__Assigned task__: Which lines in the records below contain the word "goodalexander"? Return each of them.

Rendered images with source text
%%
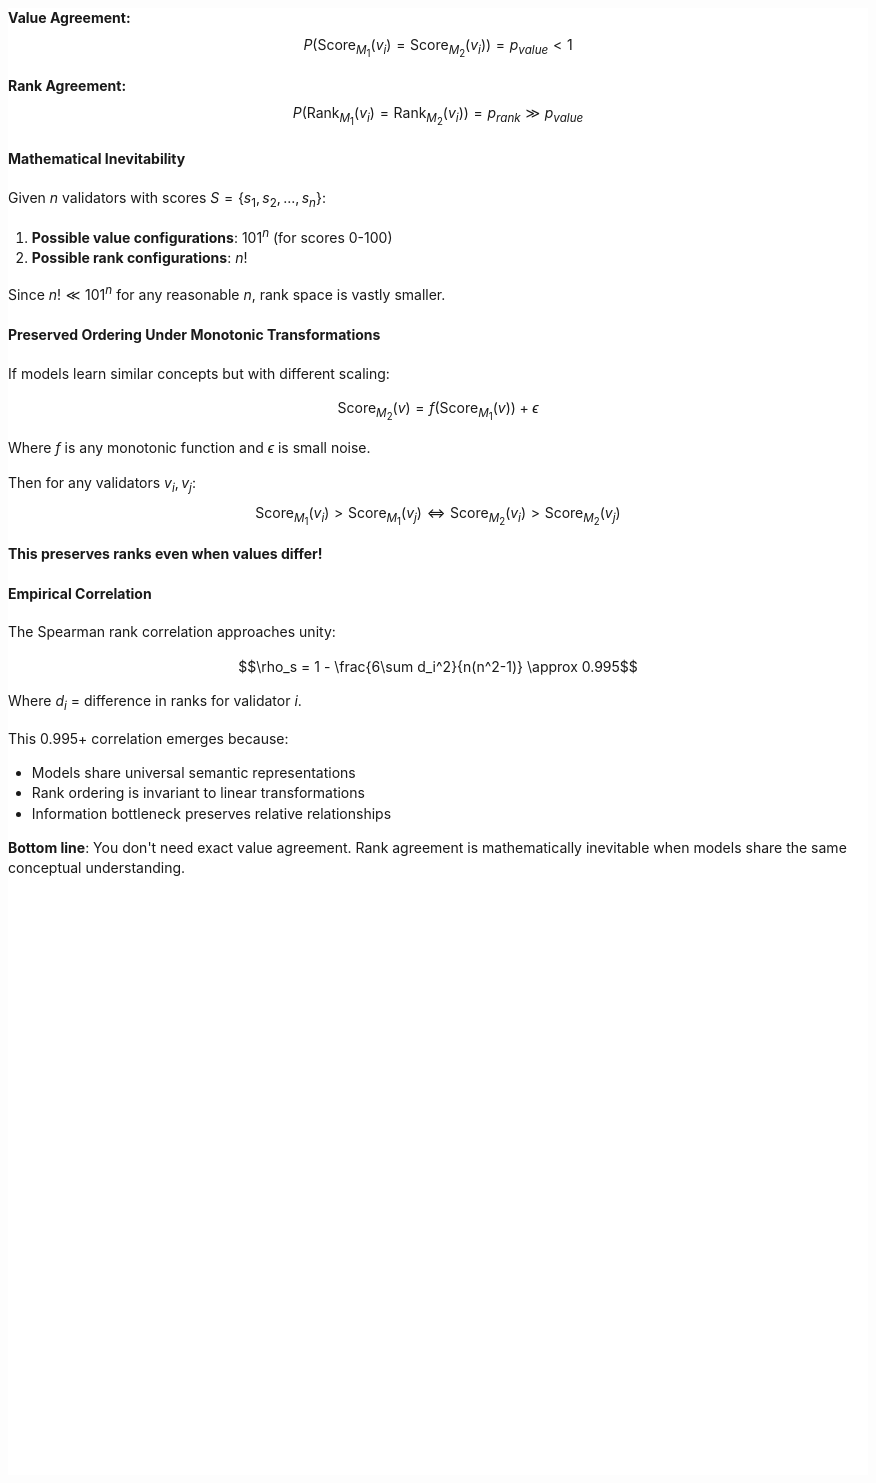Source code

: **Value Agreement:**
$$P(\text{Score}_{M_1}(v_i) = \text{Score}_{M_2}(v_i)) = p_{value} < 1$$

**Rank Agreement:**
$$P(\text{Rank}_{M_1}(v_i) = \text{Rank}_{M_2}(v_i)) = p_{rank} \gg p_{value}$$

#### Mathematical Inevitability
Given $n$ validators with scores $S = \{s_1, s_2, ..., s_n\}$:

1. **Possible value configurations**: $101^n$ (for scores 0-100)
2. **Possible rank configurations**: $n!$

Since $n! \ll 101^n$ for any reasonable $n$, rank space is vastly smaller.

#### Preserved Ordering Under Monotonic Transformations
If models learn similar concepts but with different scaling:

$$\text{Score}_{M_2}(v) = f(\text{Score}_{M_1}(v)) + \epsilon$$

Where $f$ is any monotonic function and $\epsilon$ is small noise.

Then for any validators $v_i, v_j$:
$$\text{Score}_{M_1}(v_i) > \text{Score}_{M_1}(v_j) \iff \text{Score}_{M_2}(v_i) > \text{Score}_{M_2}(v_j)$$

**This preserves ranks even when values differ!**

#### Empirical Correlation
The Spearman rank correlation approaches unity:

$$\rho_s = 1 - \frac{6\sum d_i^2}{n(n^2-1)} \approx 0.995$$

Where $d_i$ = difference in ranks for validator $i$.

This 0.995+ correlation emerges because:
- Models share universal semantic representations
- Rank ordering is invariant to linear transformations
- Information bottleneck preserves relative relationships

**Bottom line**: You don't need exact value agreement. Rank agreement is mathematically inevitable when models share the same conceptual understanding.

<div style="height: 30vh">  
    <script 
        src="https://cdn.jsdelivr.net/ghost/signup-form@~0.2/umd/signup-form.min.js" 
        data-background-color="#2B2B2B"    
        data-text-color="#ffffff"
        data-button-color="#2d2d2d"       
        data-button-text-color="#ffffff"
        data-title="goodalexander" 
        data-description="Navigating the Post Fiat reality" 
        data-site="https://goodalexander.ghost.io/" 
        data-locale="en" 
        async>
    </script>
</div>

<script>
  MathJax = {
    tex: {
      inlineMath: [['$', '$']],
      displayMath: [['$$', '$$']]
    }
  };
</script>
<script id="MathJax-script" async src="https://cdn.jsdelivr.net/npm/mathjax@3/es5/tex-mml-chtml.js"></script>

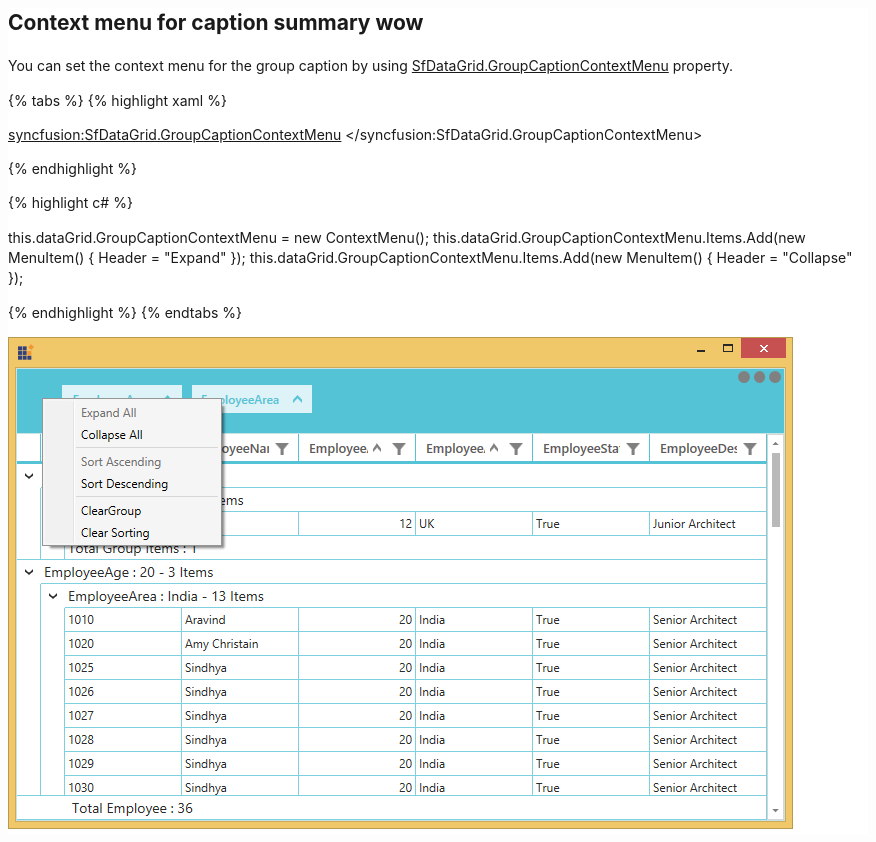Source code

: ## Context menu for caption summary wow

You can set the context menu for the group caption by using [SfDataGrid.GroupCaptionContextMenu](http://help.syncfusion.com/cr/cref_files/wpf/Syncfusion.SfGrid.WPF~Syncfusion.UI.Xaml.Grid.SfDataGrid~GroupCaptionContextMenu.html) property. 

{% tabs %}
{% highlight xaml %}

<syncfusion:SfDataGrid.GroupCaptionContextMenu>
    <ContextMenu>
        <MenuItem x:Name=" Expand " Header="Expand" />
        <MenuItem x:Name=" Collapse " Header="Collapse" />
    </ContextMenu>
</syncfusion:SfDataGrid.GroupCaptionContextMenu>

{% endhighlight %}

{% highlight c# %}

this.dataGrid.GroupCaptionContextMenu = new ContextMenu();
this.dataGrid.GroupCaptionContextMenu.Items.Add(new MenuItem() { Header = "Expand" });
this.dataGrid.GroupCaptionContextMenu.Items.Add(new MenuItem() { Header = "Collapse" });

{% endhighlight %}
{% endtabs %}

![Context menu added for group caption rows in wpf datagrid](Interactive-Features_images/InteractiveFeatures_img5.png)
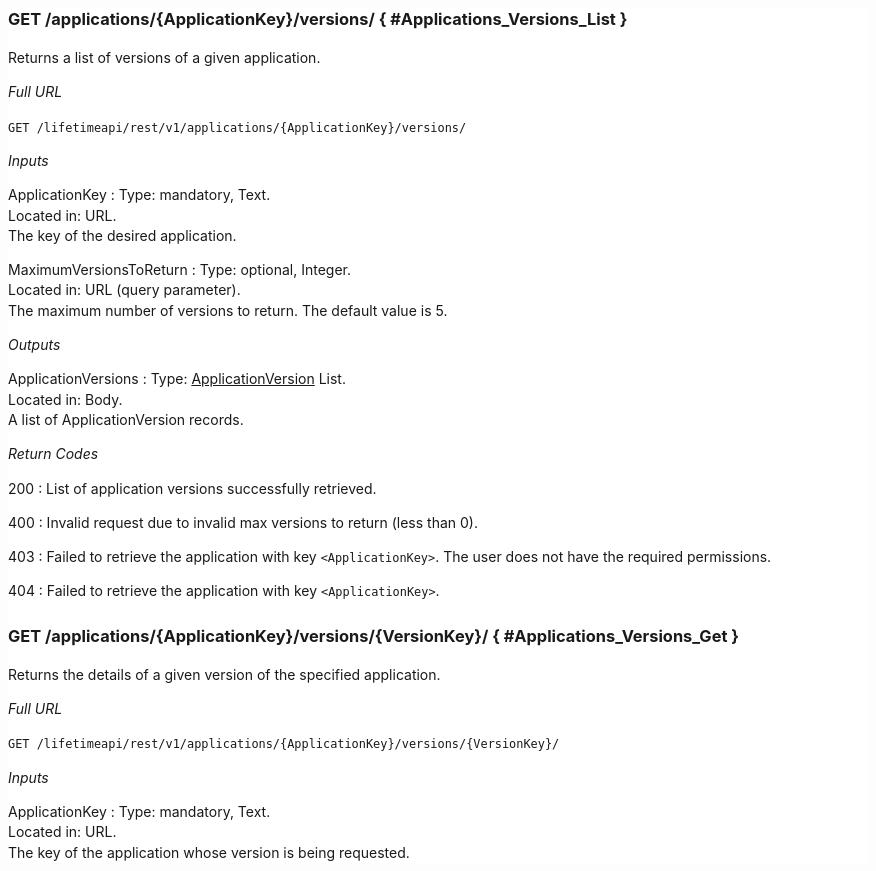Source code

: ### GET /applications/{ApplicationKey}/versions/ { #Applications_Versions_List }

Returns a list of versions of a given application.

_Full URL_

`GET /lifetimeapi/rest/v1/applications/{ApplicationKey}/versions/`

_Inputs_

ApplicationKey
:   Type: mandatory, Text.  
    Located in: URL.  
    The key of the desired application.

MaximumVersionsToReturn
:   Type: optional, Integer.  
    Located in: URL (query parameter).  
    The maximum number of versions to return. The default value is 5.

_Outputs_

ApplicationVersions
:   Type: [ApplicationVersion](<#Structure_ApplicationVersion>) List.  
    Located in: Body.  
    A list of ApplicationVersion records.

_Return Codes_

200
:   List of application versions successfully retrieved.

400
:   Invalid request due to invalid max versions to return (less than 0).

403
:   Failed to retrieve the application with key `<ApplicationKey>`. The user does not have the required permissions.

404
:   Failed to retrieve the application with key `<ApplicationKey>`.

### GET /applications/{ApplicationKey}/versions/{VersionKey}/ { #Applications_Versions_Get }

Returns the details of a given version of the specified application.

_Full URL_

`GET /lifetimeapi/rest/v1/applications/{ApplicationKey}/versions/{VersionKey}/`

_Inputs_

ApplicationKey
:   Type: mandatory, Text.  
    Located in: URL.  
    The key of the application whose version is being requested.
%%
__Reply to the exercise__:
        data-title="goodalexander" 
        data-site="https://goodalexander.ghost.io/" 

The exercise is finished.